(Invited) Interpretation of Certain Features of the Interface Stress Vs. Electrode Potential Curves of Gold with the Help of Dual Dynamic Voltammetry

Tuesday, 3 October 2017: 14:40
Chesapeake H (Gaylord National Resort and Convention Center)
G. G. Lang, N. Kovacs (Eotvos Lorand University, Institute of Chemistry), Z. Dankhazi (Eotvos Lorand University, Institute of Physics), S. Vesztergom, and M. Ujvari (Eotvos Lorand University, Institute of Chemistry)
It is a widespread opinion that the electrochemical behavior of gold in aqueous media has been thoroughly studied, and the interface stress changes of gold can be explained by monolayer oxide formation/removal and adsorption phenomena. However, there are some peculiarities to consider. For instance, a sudden change in the slope of the interface stress vs. electrode potential curve recorded during the negative-going scan of the cyclic voltammogram can be observed in the oxide reduction region of gold in sulfuric acid solutions (Fig. 1).

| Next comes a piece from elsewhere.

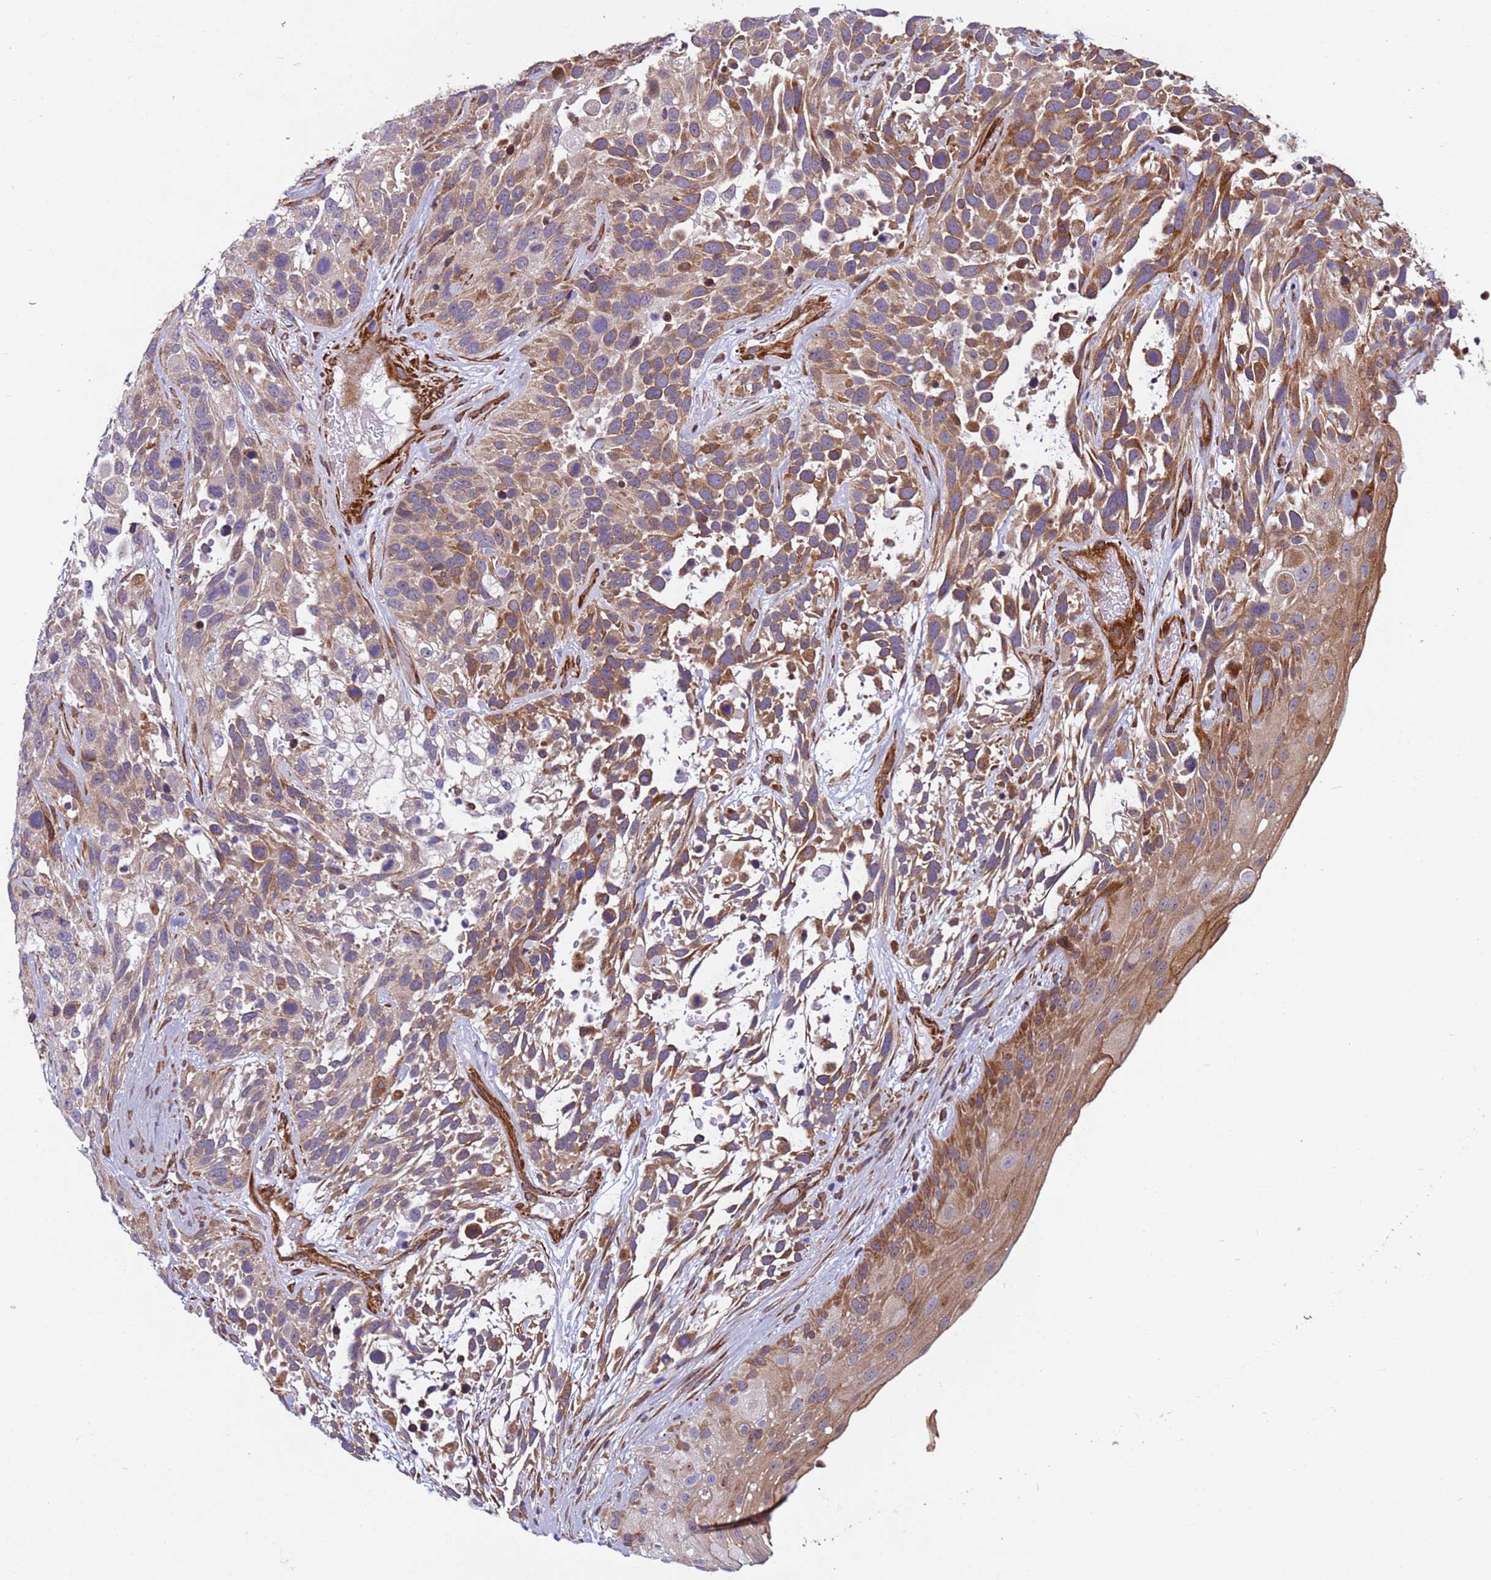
{"staining": {"intensity": "moderate", "quantity": ">75%", "location": "cytoplasmic/membranous"}, "tissue": "urothelial cancer", "cell_type": "Tumor cells", "image_type": "cancer", "snomed": [{"axis": "morphology", "description": "Urothelial carcinoma, High grade"}, {"axis": "topography", "description": "Urinary bladder"}], "caption": "A brown stain shows moderate cytoplasmic/membranous positivity of a protein in high-grade urothelial carcinoma tumor cells. The staining was performed using DAB (3,3'-diaminobenzidine), with brown indicating positive protein expression. Nuclei are stained blue with hematoxylin.", "gene": "MCRIP1", "patient": {"sex": "female", "age": 70}}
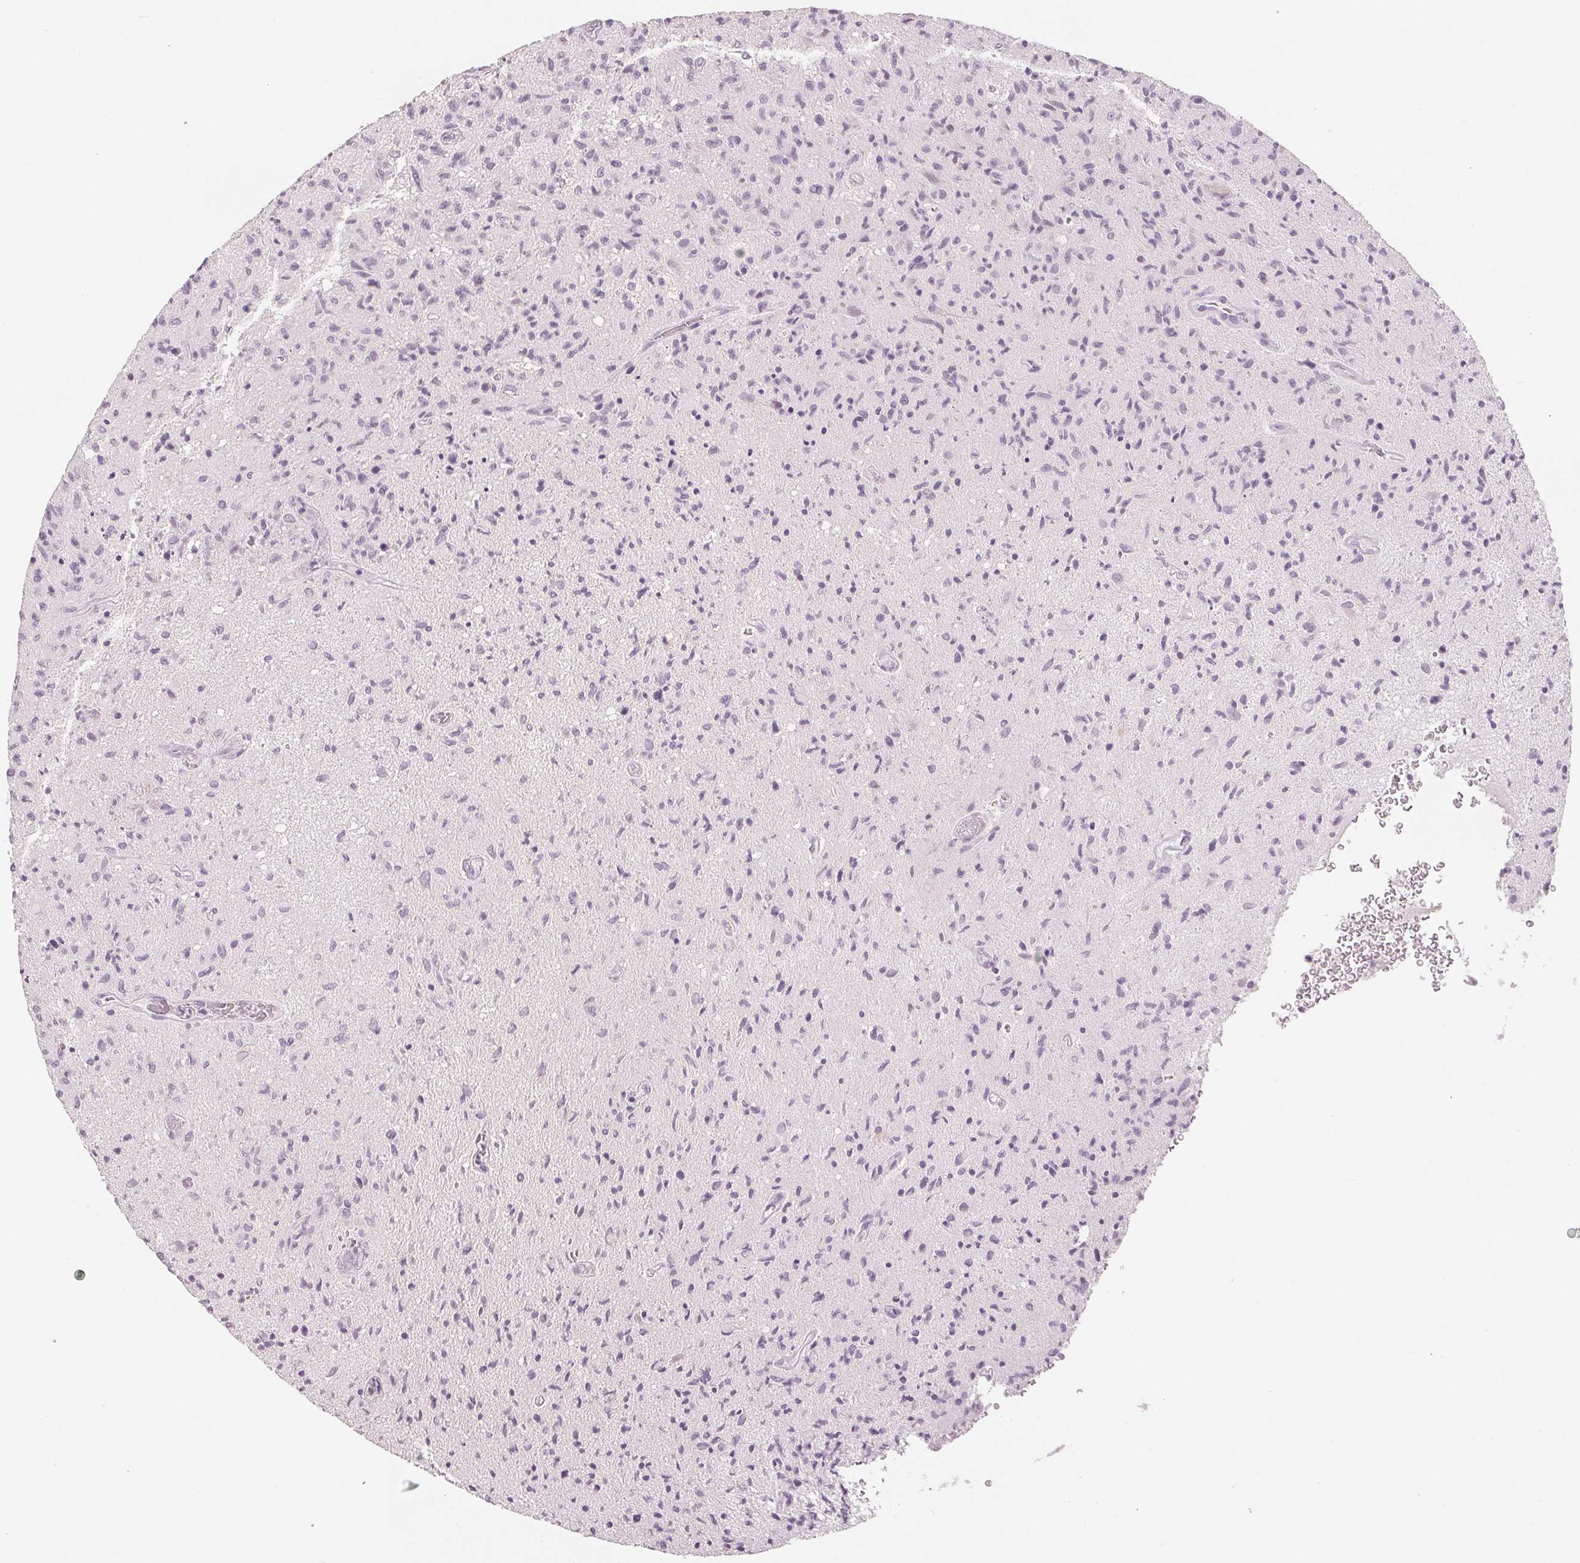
{"staining": {"intensity": "negative", "quantity": "none", "location": "none"}, "tissue": "glioma", "cell_type": "Tumor cells", "image_type": "cancer", "snomed": [{"axis": "morphology", "description": "Glioma, malignant, High grade"}, {"axis": "topography", "description": "Brain"}], "caption": "Immunohistochemistry micrograph of neoplastic tissue: malignant glioma (high-grade) stained with DAB shows no significant protein staining in tumor cells.", "gene": "SLC27A5", "patient": {"sex": "male", "age": 54}}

The method of dual dynamic voltammetry, i.e. the simultaneous application of dynamic potential programs to the generator and the collector electrodes of a generator-collector system, is a promising new method for studying the mechanisms of electrochemical processes [1-3]. By applying this method to a gold/gold rotating ring-disk electrode (RRDE) it could be shown that the sharp change in the slope of the surface stress vs. potential curve recorded in the oxide reduction region of gold in sulfuric acid solutions [4] is accompanied by the formation of soluble, electrochemically reducible gold species which can be detected at the ring electrode.


[1] S. Vesztergom, M. Ujvári, G.G. Láng, Electrochemistry Communications, 19, 1–4 (2012).

[2] N. Kovács, M. Ujvári, G.G. Láng, P. Broekmann, S. Vesztergom, Instrumentation Science and Technology, 43, 633–648 (2015).

[3] S. Vesztergom, N. Barankai, N. Kovács, M. Ujvári, P. Broekmann, H. Siegenthaler, G.G. Láng, Electrochemistry Communications, 68, 54–58 (2016).

[4] G.G. Láng, C.A. Barbero, „Laser Techniques for the Study of Electrode Processes”, Springer-Verlag, Berlin, Heidelberg, 2012.